== Supplied information ==
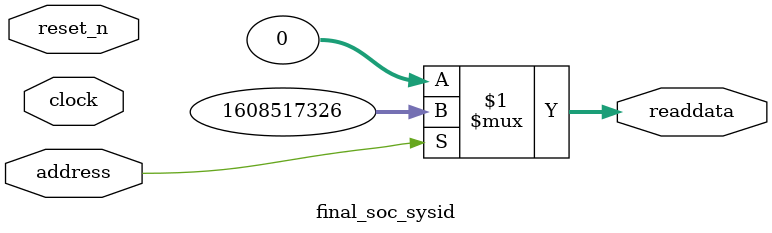
<source format=v>



// synthesis translate_off
`timescale 1ns / 1ps
// synthesis translate_on

// turn off superfluous verilog processor warnings 
// altera message_level Level1 
// altera message_off 10034 10035 10036 10037 10230 10240 10030 

module final_soc_sysid (
               // inputs:
                address,
                clock,
                reset_n,

               // outputs:
                readdata
             )
;

  output  [ 31: 0] readdata;
  input            address;
  input            clock;
  input            reset_n;

  wire    [ 31: 0] readdata;
  //control_slave, which is an e_avalon_slave
  assign readdata = address ? 1608517326 : 0;

endmodule



</source>
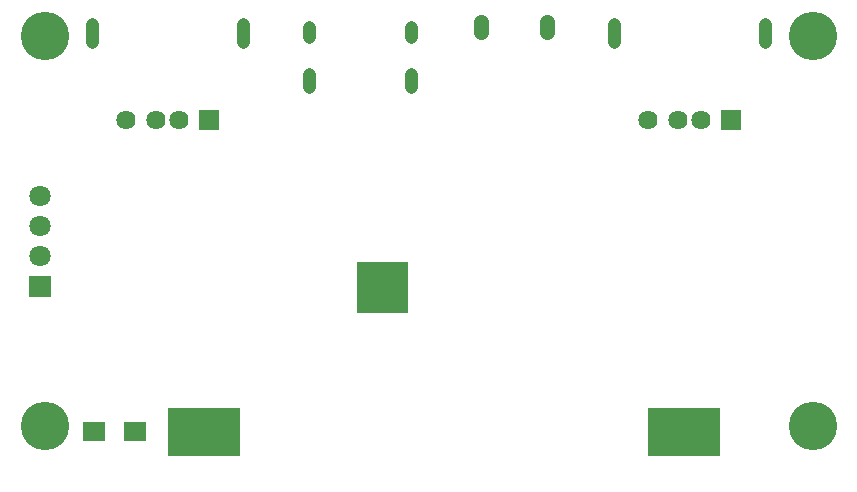
<source format=gbs>
G04 Layer: BottomSolderMaskLayer*
G04 EasyEDA v6.5.1, 2022-04-03 23:05:39*
G04 0caac7c7161345fe919d254c63c90933,10*
G04 Gerber Generator version 0.2*
G04 Scale: 100 percent, Rotated: No, Reflected: No *
G04 Dimensions in millimeters *
G04 leading zeros omitted , absolute positions ,4 integer and 5 decimal *
%FSLAX45Y45*%
%MOMM*%

%ADD54C,1.1016*%
%ADD55C,1.3015*%
%ADD63C,1.8016*%
%ADD75C,1.6256*%
%ADD82C,4.1016*%

%LPD*%
G36*
X3708400Y3416300D02*
G01*
X3708400Y2984500D01*
X4140200Y2984500D01*
X4140200Y3416300D01*
G37*
D54*
X2748203Y5286100D02*
G01*
X2748203Y5436100D01*
X1468221Y5286100D02*
G01*
X1468221Y5436100D01*
X7167803Y5286100D02*
G01*
X7167803Y5436100D01*
X5887821Y5286100D02*
G01*
X5887821Y5436100D01*
X4165803Y5327045D02*
G01*
X4165803Y5407045D01*
X3301796Y4897059D02*
G01*
X3301796Y5007061D01*
X4165803Y4897059D02*
G01*
X4165803Y5007061D01*
X3301796Y5327045D02*
G01*
X3301796Y5407045D01*
D55*
X5321909Y5447969D02*
G01*
X5321909Y5367959D01*
X4761890Y5447995D02*
G01*
X4761890Y5367985D01*
G36*
X938529Y3122929D02*
G01*
X938529Y3303270D01*
X1118870Y3303270D01*
X1118870Y3122929D01*
G37*
D63*
G01*
X1028700Y3467100D03*
G01*
X1028700Y3721100D03*
G01*
X1028700Y3975100D03*
D75*
G01*
X1758213Y4621098D03*
G01*
X2008200Y4621098D03*
G01*
X2208199Y4621098D03*
G36*
X2376931Y4539742D02*
G01*
X2376931Y4702302D01*
X2539491Y4702302D01*
X2539491Y4539742D01*
G37*
G01*
X6177813Y4621098D03*
G01*
X6427800Y4621098D03*
G01*
X6627799Y4621098D03*
G36*
X6796531Y4539742D02*
G01*
X6796531Y4702302D01*
X6959091Y4702302D01*
X6959091Y4539742D01*
G37*
D82*
G01*
X1066800Y5334000D03*
G01*
X7569200Y5334000D03*
G01*
X1066800Y2032000D03*
G01*
X7569200Y2032000D03*
G36*
X6171945Y1776221D02*
G01*
X6171945Y2186178D01*
X6782054Y2186178D01*
X6782054Y1776221D01*
G37*
G36*
X2107945Y1776221D02*
G01*
X2107945Y2186178D01*
X2718054Y2186178D01*
X2718054Y1776221D01*
G37*
G36*
X1736344Y1901189D02*
G01*
X1736344Y2061210D01*
X1921255Y2061210D01*
X1921255Y1901189D01*
G37*
G36*
X1393444Y1901189D02*
G01*
X1393444Y2061210D01*
X1578355Y2061210D01*
X1578355Y1901189D01*
G37*
M02*

</source>
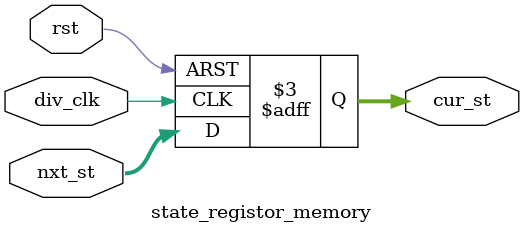
<source format=sv>
module state_registor_memory(
    input   wire [2:0]  nxt_st,     // next state will be active
    input   wire        div_clk,    // div_clock signal
    input   wire        rst,        // reset signal
    output  reg    [2:0]cur_st      // cur_state of system
    );
    
    localparam ST_INITIAL = 3'd0;    //declare initial state
    
    always_ff @(posedge div_clk or posedge rst) begin
        if(rst == 1'b1) begin
            cur_st <= ST_INITIAL;   //if reset, cur_st will ben initial
        end
        else begin
            cur_st <= nxt_st;       // curent state will be next state
        end
    end
endmodule

</source>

== Required work ==
Find the word "initial" in the entries above, then copy each line that holds it.

== Answer section ==
    localparam ST_INITIAL = 3'd0;    //declare initial state
            cur_st <= ST_INITIAL;   //if reset, cur_st will ben initial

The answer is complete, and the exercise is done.